Commenting on the latest measures, the Real Estate Developers’ Association of Singapore (REDAS) said it expects these measures to discourage speculative demand but remains confident that the local “property market will continue to be underpinned by sound economic fundamentals and a favourable business environment”.

Still, analysts expect developers to hold back on new launches.

Referring to the last round of cooling measures, which were rolled out on Aug 30 last year, Credo Real Estate managing director Karamjit Singh noted that, this time around, developers would also “hold back temporarily, as they assess demand and sentiment before launching their projects”.

As a result, sales volumes would drop in the short term, he said.

Describing the latest measures as “a fourth and more decisive wave of prudential curbs”, Barclays Capital economist Wai Ho Leong said any impact on prices may only be gradual.

Said Mr Leong: “We maintain that the risks for property prices and rents over the next four years are to the downside.

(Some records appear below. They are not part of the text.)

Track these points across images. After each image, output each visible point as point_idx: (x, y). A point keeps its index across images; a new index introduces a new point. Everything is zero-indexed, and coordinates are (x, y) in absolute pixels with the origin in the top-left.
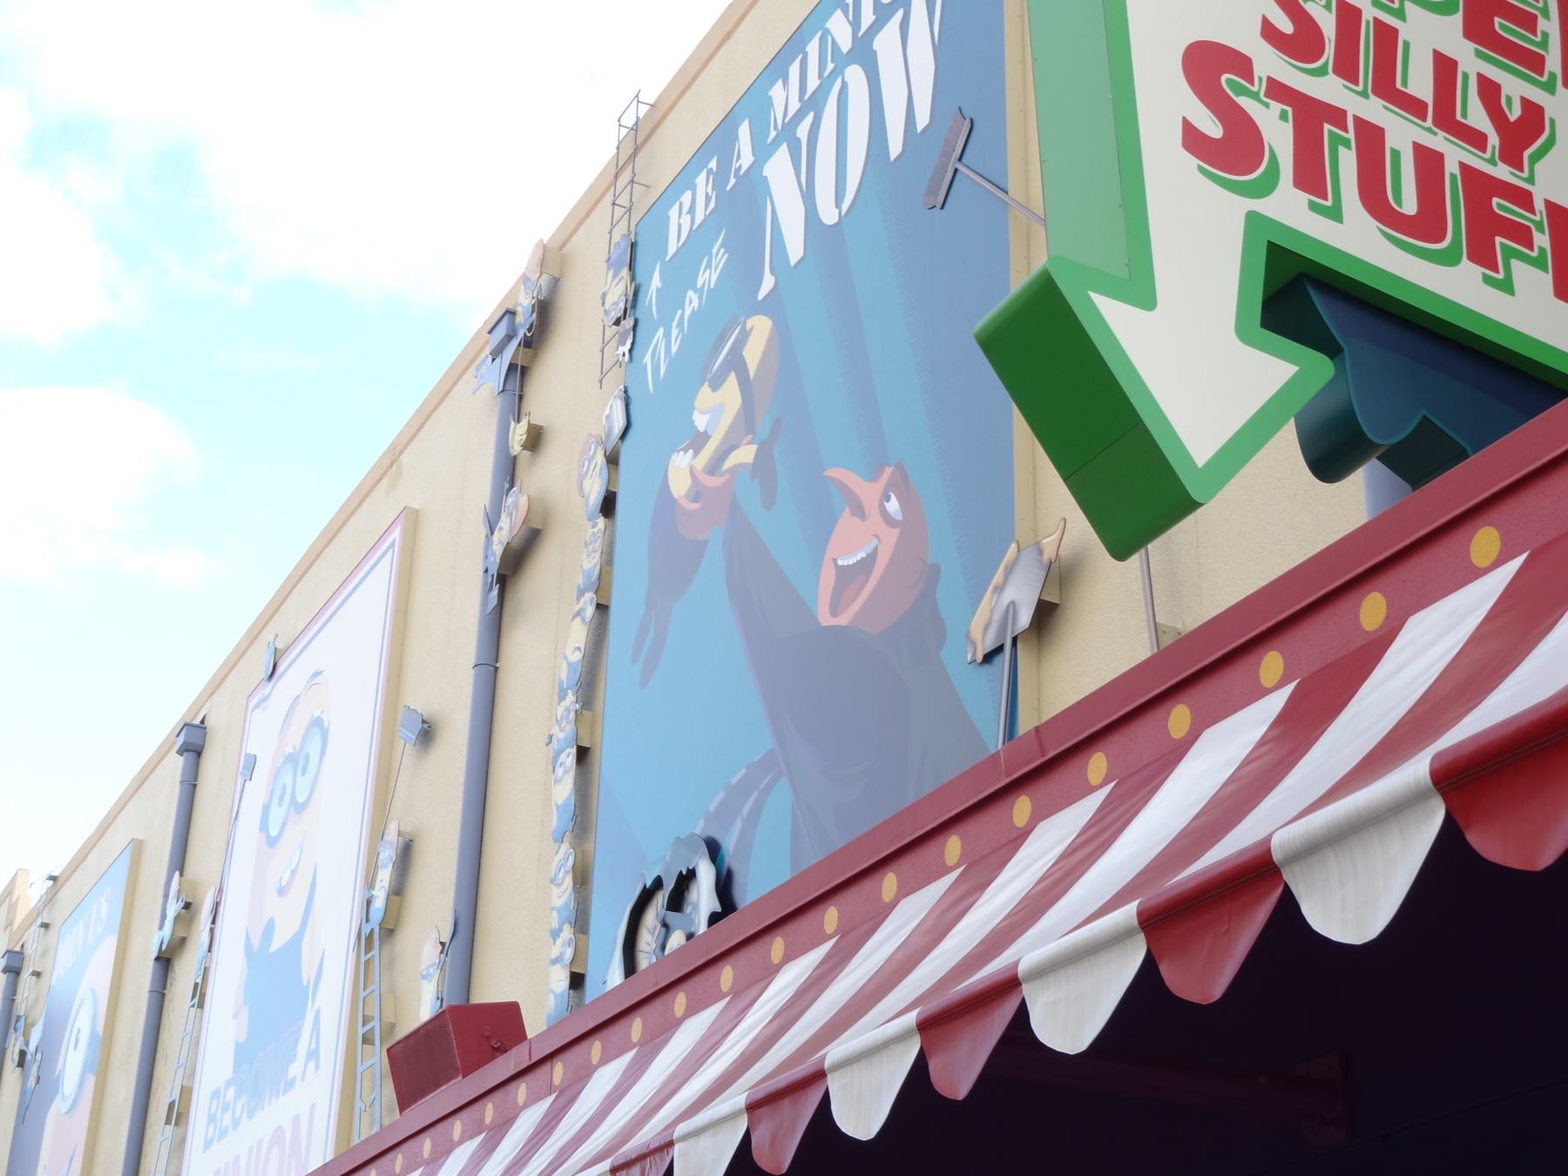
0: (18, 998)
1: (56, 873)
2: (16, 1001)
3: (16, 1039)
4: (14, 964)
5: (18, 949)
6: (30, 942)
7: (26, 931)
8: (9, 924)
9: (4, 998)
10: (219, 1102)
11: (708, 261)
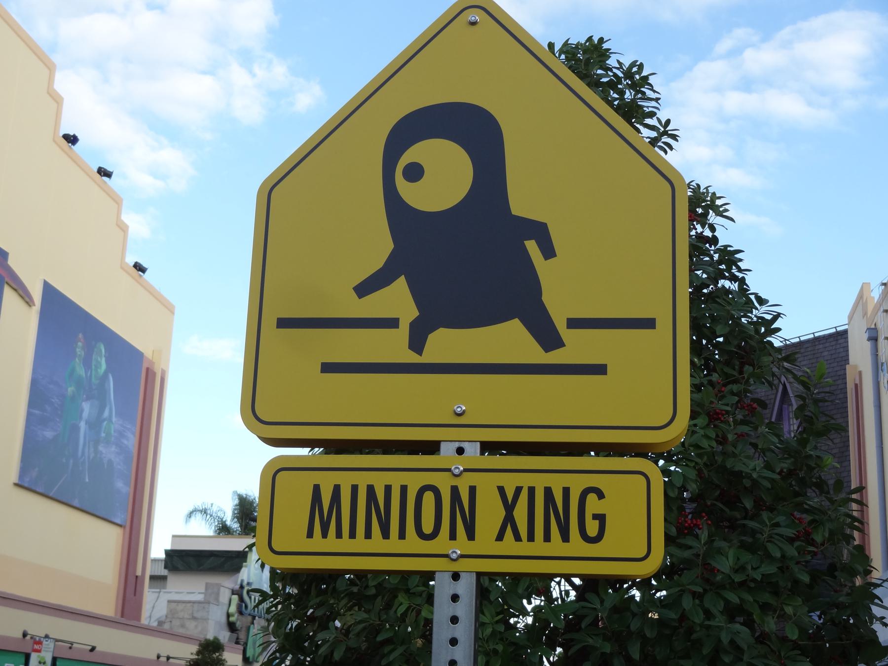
0: (880, 353)
1: (885, 281)
2: (879, 355)
3: (884, 376)
4: (874, 335)
5: (873, 326)
6: (879, 321)
7: (875, 316)
8: (865, 314)
9: (872, 354)
10: (319, 450)
11: (266, 646)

Even so, the downward correction will occur gradually, given that Singapore is in the midst of a strong cycle of wealth creation, which has been fuelled by a surge in inward migration and rising asset values.”

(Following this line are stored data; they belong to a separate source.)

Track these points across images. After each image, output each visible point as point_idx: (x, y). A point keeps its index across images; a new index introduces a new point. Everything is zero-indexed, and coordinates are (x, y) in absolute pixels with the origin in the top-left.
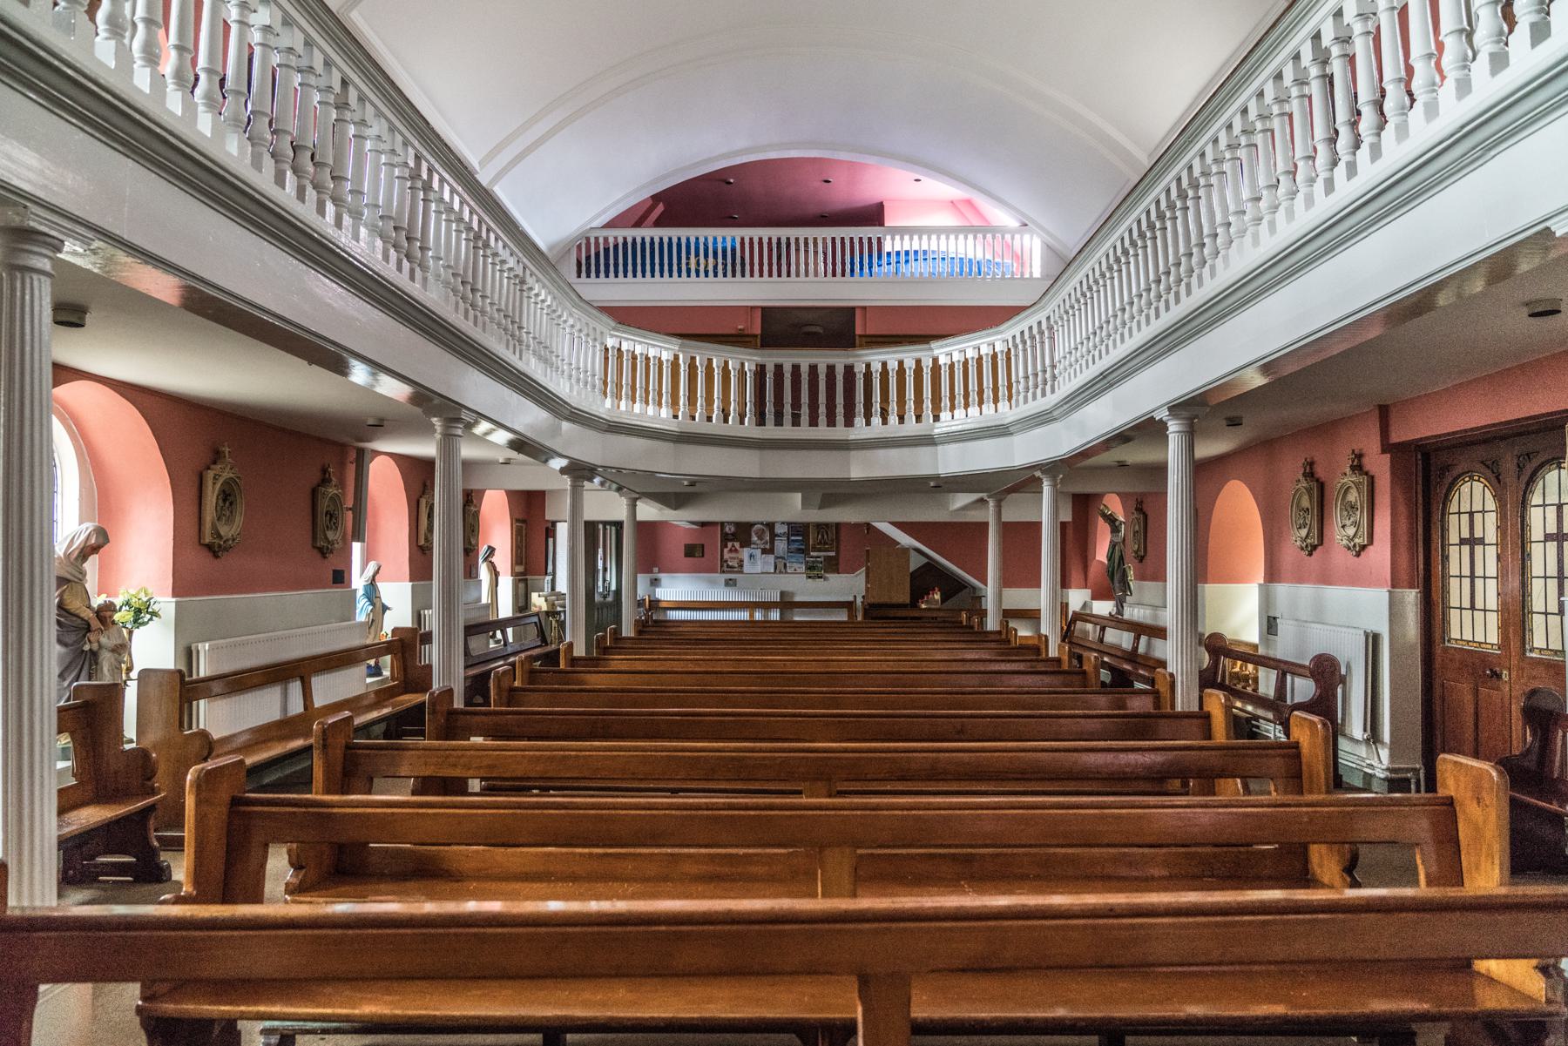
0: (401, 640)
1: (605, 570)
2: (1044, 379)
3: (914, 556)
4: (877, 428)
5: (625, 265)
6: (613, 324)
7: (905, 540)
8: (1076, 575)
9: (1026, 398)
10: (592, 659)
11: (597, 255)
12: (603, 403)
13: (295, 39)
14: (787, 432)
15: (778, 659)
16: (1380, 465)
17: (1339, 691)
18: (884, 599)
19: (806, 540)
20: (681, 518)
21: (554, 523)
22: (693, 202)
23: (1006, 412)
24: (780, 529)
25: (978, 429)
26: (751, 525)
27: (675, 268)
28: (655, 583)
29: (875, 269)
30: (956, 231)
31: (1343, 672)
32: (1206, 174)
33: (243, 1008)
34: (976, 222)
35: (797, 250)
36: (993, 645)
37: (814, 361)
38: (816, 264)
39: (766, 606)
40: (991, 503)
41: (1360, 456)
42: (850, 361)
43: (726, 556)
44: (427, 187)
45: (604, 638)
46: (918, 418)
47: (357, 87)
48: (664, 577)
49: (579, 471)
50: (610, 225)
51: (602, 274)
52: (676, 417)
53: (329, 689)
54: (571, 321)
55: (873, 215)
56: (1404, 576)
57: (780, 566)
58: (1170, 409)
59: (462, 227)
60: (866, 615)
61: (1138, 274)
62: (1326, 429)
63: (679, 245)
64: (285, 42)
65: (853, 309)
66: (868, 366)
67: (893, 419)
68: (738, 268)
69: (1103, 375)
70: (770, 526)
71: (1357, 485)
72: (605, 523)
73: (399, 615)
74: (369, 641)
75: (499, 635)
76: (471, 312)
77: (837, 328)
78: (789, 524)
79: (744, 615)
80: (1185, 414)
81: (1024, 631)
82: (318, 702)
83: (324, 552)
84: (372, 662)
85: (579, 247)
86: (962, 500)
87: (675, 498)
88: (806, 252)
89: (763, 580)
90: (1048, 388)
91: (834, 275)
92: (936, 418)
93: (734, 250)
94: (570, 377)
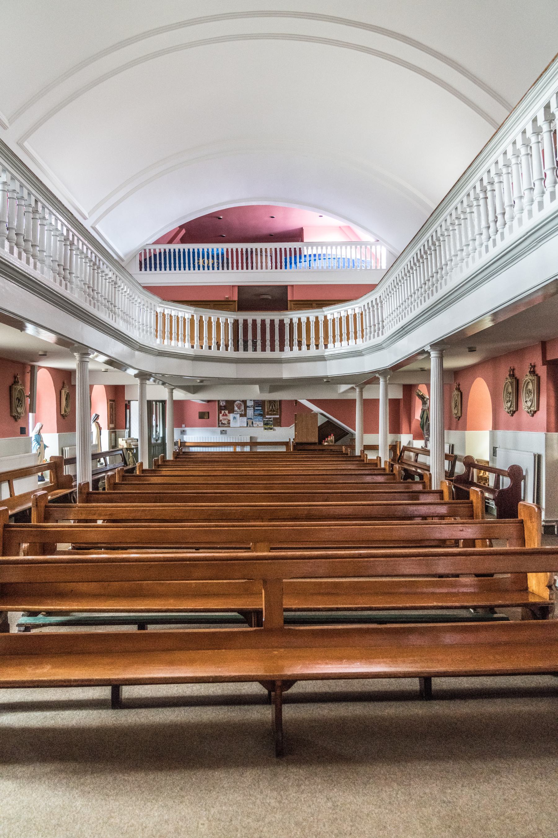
0: (54, 462)
1: (157, 426)
2: (380, 327)
3: (320, 416)
4: (296, 353)
5: (165, 264)
6: (160, 300)
7: (315, 409)
8: (404, 426)
9: (370, 337)
10: (152, 470)
11: (150, 258)
12: (156, 341)
13: (16, 186)
14: (250, 354)
15: (245, 469)
16: (542, 371)
17: (522, 483)
18: (305, 440)
19: (263, 409)
20: (197, 398)
21: (129, 402)
22: (200, 230)
23: (361, 344)
24: (249, 404)
25: (349, 351)
26: (235, 401)
27: (192, 265)
28: (183, 432)
29: (298, 264)
30: (342, 244)
31: (524, 473)
32: (442, 235)
33: (17, 607)
34: (354, 239)
35: (257, 255)
36: (357, 462)
37: (263, 317)
38: (266, 262)
39: (243, 444)
40: (358, 390)
41: (534, 367)
42: (282, 317)
43: (221, 418)
44: (72, 244)
45: (158, 460)
46: (317, 346)
47: (42, 203)
48: (188, 429)
49: (143, 376)
50: (157, 242)
51: (153, 269)
52: (193, 347)
53: (22, 486)
54: (139, 301)
55: (297, 235)
56: (553, 425)
57: (250, 423)
58: (431, 346)
59: (87, 261)
60: (294, 449)
61: (417, 280)
62: (519, 353)
63: (194, 253)
64: (11, 188)
65: (286, 287)
66: (291, 320)
67: (304, 347)
68: (225, 265)
69: (403, 328)
70: (244, 402)
71: (532, 381)
72: (156, 401)
73: (52, 450)
74: (39, 463)
75: (102, 460)
76: (92, 301)
77: (276, 299)
78: (254, 401)
79: (231, 449)
80: (438, 348)
81: (371, 456)
82: (17, 493)
83: (16, 418)
84: (40, 474)
85: (141, 254)
86: (343, 388)
87: (195, 387)
88: (261, 255)
89: (242, 430)
90: (380, 332)
91: (276, 268)
92: (326, 347)
93: (223, 254)
94: (139, 329)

The cooling measures come at a time when home buyers have been keen to leverage on the low interest rates – and a fall in demand for mortgage loans could put further pressure on the profitability of banks here.

OCBC Bank head of consumer secured lending Phang Lah Hwa said: “The new property measures will have an impact on new housing loan applications, as we expect potential home buyers to be more cautious and will take their time to review their options.”

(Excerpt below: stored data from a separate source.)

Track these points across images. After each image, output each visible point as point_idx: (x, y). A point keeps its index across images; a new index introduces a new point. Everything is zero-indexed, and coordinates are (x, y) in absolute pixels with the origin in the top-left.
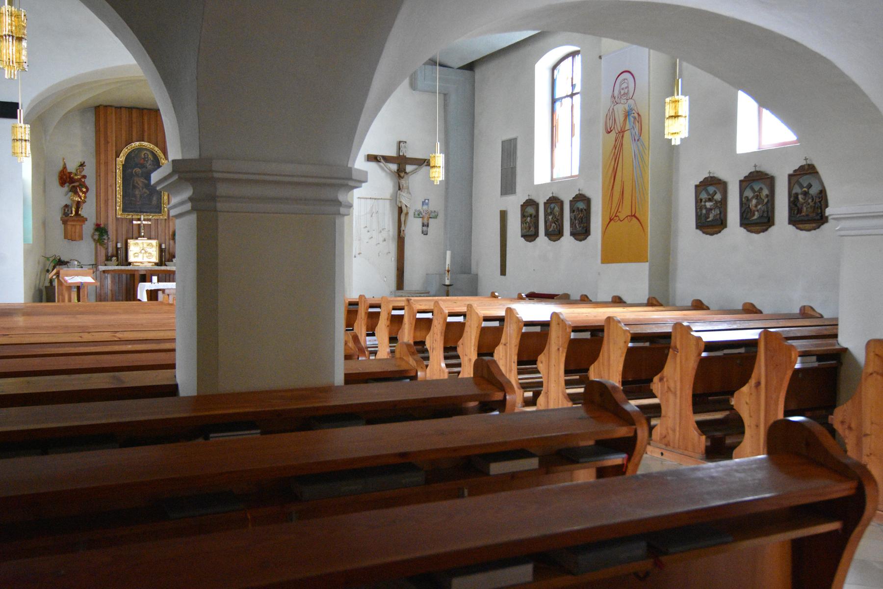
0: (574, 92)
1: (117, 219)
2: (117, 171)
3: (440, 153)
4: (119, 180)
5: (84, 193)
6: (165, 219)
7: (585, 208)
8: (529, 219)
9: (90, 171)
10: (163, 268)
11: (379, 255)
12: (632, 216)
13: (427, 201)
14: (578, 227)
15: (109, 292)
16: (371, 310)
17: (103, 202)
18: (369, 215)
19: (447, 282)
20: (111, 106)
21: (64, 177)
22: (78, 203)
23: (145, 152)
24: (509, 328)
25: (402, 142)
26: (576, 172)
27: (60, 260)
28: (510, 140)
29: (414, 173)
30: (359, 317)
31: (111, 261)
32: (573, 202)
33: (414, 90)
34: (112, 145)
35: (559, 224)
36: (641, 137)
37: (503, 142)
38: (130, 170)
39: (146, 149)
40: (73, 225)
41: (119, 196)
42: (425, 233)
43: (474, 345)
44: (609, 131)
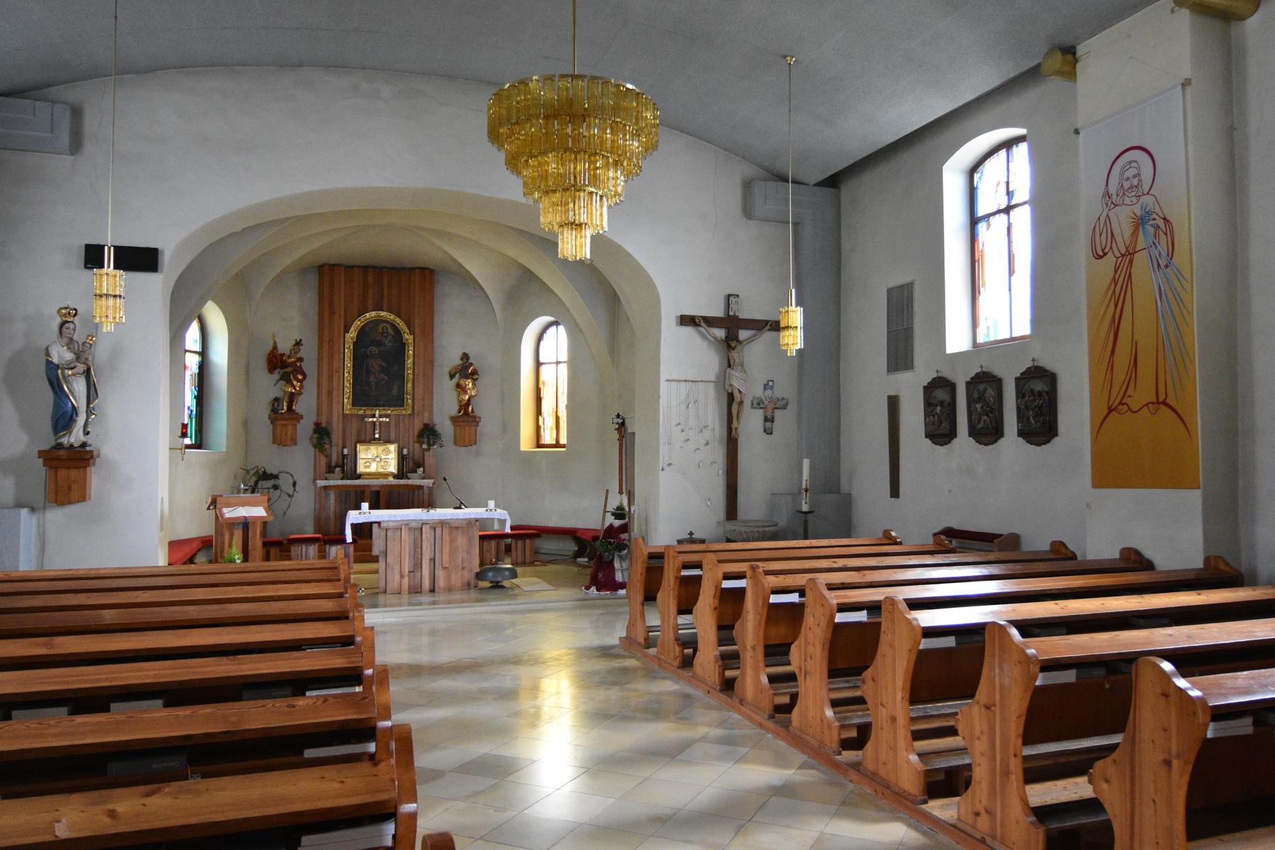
0: (1013, 203)
1: (345, 416)
2: (346, 351)
3: (796, 306)
4: (349, 364)
5: (299, 381)
6: (409, 415)
7: (1046, 390)
8: (939, 408)
9: (309, 353)
10: (403, 482)
11: (699, 467)
12: (1158, 403)
13: (771, 383)
14: (1033, 422)
15: (332, 516)
16: (685, 573)
17: (328, 393)
18: (683, 407)
19: (805, 508)
20: (338, 265)
21: (275, 361)
22: (292, 394)
23: (385, 325)
24: (997, 671)
25: (731, 295)
26: (1023, 328)
27: (265, 473)
28: (902, 287)
29: (750, 342)
30: (665, 583)
31: (334, 473)
32: (1021, 381)
33: (750, 219)
34: (340, 316)
35: (995, 417)
36: (1174, 260)
37: (889, 291)
38: (363, 350)
39: (386, 321)
40: (284, 425)
41: (348, 385)
42: (768, 432)
43: (903, 689)
44: (1101, 254)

Ms Lui Su Kian, DBS Bank’s senior vice-president and head of deposits and secured lending, noted that the measures would mean investors would have to commit higher cash amount for their downpayments.

But with the Chinese New Year – traditionally a quiet period for the property market – around the corner, Ms Lui noted that it would take some time before the impact could be ascertained.

RBS head of South East Asian equity research Trevor Kalcic said: “There is very likely to be a slightly negative impact on the banks … but it won’t be a material impact. The reason is that mortgages are a relatively small component of overall earnings.”

Source : Today – 14 Jan 2011

REDAS says measures will discourage property speculation

The Real Estate Developers’ Association of Singapore (REDAS) has said the latest measures taken by the government to further cool the residential property market will discourage speculative demand.

It said in a statement that the measures which impact Seller’s Stamp Duty (SSD) and Loan-To-Value limits on housing loans will also encourage longer term holding of properties, which will contribute to the stability of the market.

From January 14, the holding period for the Seller’s Stamp Duty will be raised to four years from the current three.

TheSSD  rates will also be raised to 16 per cent for properties sold in the first year, 12 per cent for those in the second year, eight per cent in the third year, and four per cent for properties sold in the fourth year.

Meanwhile, those with existing home loans will have to pay more cash upfront for taking out new mortgages.

The Loan-to-Value limit for such buyers is being lowered to 60 per cent for individuals and 50 per cent for property buyers who are not individuals – such as trusts and companies.

REDAS said that it is confident that Singapore’s property market will continue to be underpinned by sound economic fundamentals and a favourable business environment.

Prospective buyers Channel NewsAsia spoke to welcomed the measures to cool the market and added they would be more cautious about their home purchase.

34-year-old Hemanta Kumar Banka, an IT professional, said: “People will try to hold back as much as possible until there is a real need because the amount of tax which is there is not a small amount – it’s a big chunk …

“Spending like a 10 per cent, a 12 per cent is not a small amount, so those are good cooling measures which are going to help bring the property market down.”

Account executive Lim Nyuk Khim, 24, said: “Definitely good for us, especially for first time buyers. Because for investment purposes, if I am going in for a fast buck, I actually would have to pay more.”